The Johnson City home of Dr. Tom Reach, an addiction treatment physician who has been involved in developing Tennessee legislation, and the eight recovery centers he operates in Virginia and Tennessee were raided Wednesday by federal agents, reports the Johnson City Press. Reach says the action was an “overzealous” move tied to the “current political environment” — and noted several local politicians have visited his facilities.

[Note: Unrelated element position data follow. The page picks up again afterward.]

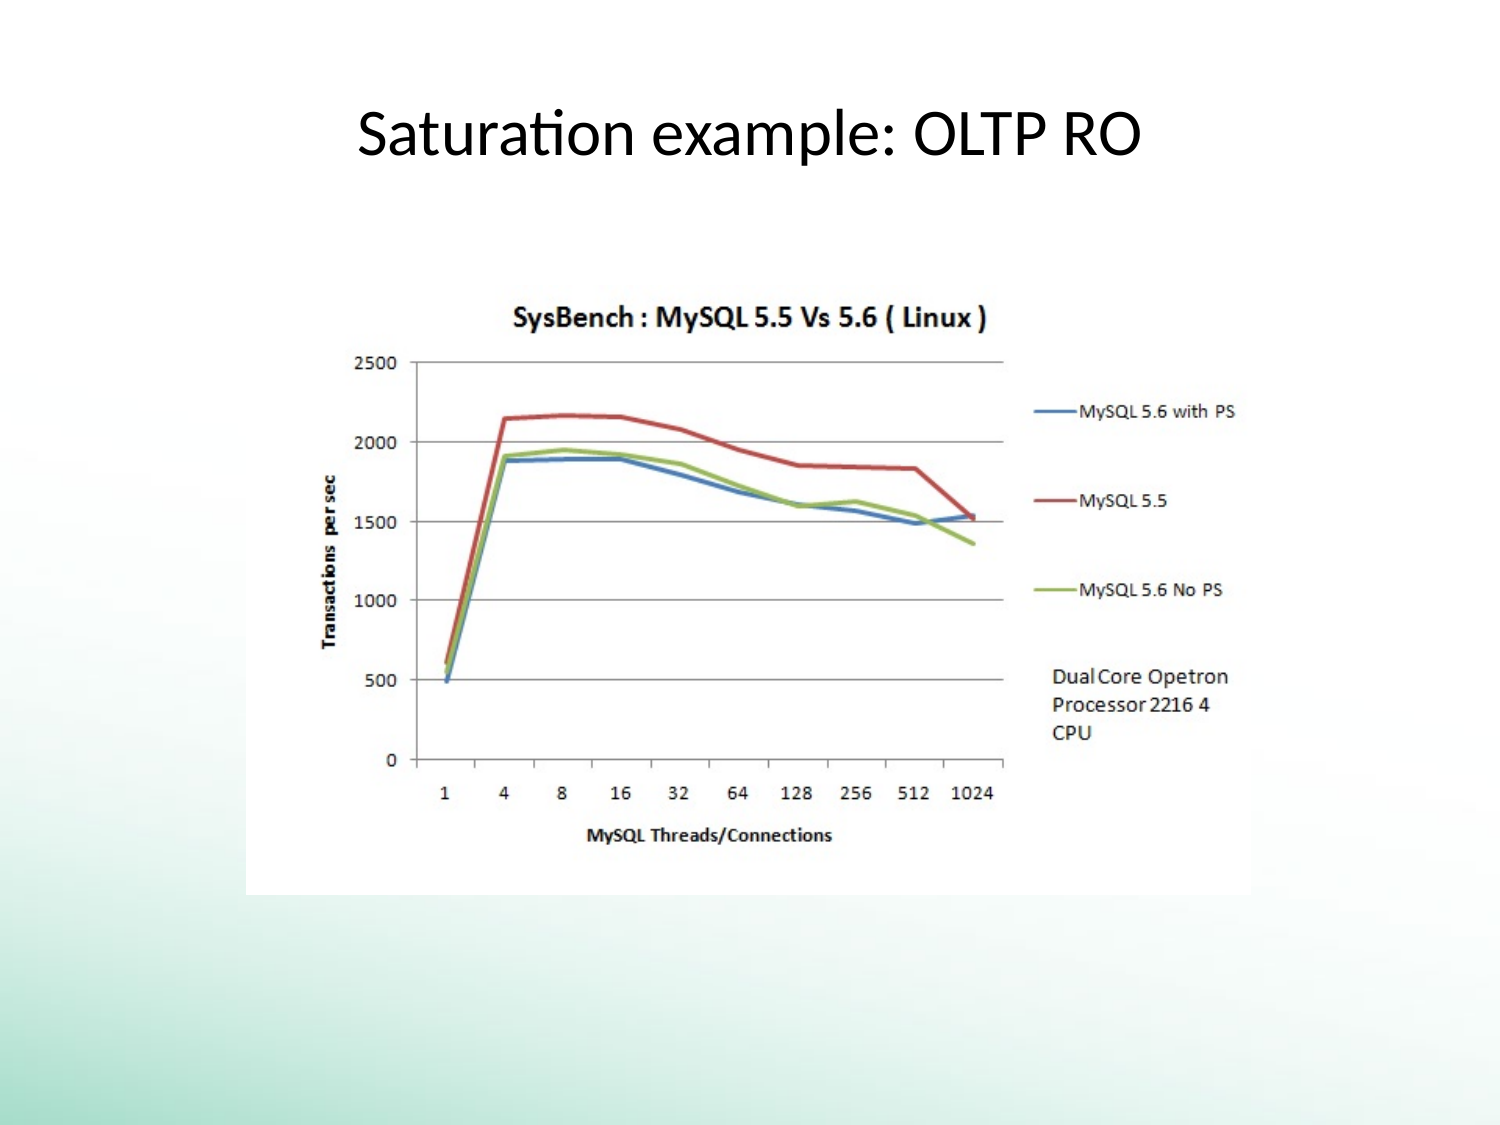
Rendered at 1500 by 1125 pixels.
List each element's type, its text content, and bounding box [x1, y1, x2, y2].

picture [0, 0, 1500, 1125]
title Saturation example: OLTP RO [75, 45, 1425, 233]
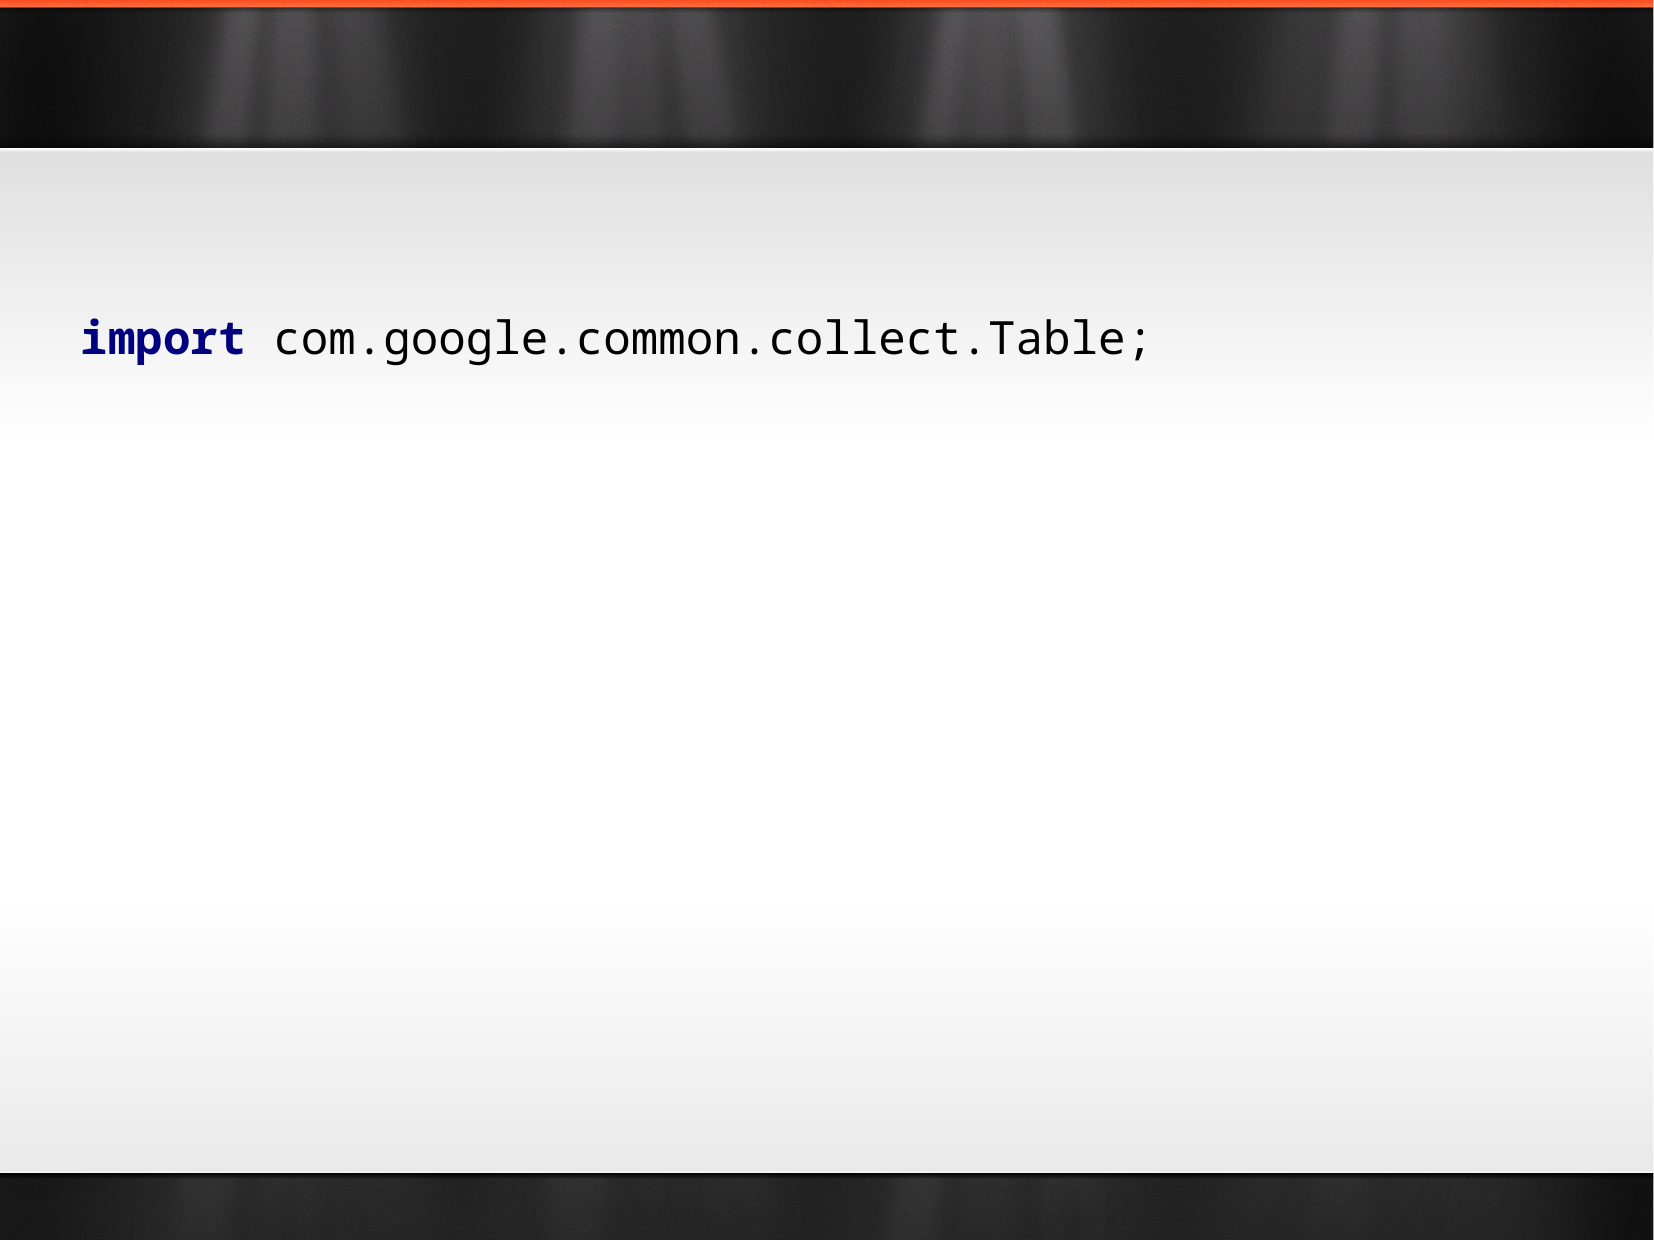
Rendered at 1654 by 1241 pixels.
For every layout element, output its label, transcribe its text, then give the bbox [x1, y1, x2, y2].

picture [0, 0, 1654, 1240]
subtitle import com.google.common.collect.Table; [80, 305, 1654, 1125]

As the search warrants, signed by U.S. Magistrate Dennis Inman in Greeneville, were executed at the various Tennessee treatment centers, patients were turned away as they showed up for their appointments. A Johnson City police officer stood guard at the front door to tell people the business was closed. Agents inside the center refused to speak to the Press.

… “This wasn’t necessary,” he (Reach) said. “There were no charges and no one was arrested. We have done absolutely nothing illegal, immoral or unethical.”

Reach said the search warrant he was given allowed agents to search for a variety of documents, including anything related to Medicaid or Medicare, banking records and medical records and anything related to the distribution of drugs or misbranding of drugs.

He said the treatment centers have never taken Medicare or Medicaid and does not file insurance claims, although some patients are reimbursed for their medications. He also said there are no medications at the recovery centers and doctors do not administer medications.

“We have no medications in our facilities at any time,” he said.

Reach said with his background in addiction recovery and work in helping set standards in the field, he was shocked by what happened Wednesday. As far as the agency’s finances, Reach said all profits go back into the company, but right now it is upside down financially.

“We have set ourselves up as a national standard of care on how to do Suboxone right. I’m the past president on the Tennessee Society of Addiction Medicine, I’m on the legislative committee of the American Society of Addiction Medicine, we’ve had Micah Van Huss, Matthew Hill, Ron Ramsey, Phil Roe in our office. We’ve had other clinics come from other states to examine our model and build the model we built.

“I helped write the legislation for the state of Tennessee for the OBOT (Office Based Opioid Treatment) rules and regulations because of the unethical practices of unethical physicians. I was on the governor’s advisory committee in Virginia,” said.

…“My concern is that in the present political environment that things have just gotten a little bit out of hand. The guys that are treating addiction are not the problem. My main concern is for 4,500 patients and their families that now are going to have trouble getting care or they’ll have to go to other providers that don’t provide the level of care that we do,” he said. Reach said he’s also concerned for the 100 people he employs at the centers across Northeast Tennessee and Southwest Virginia.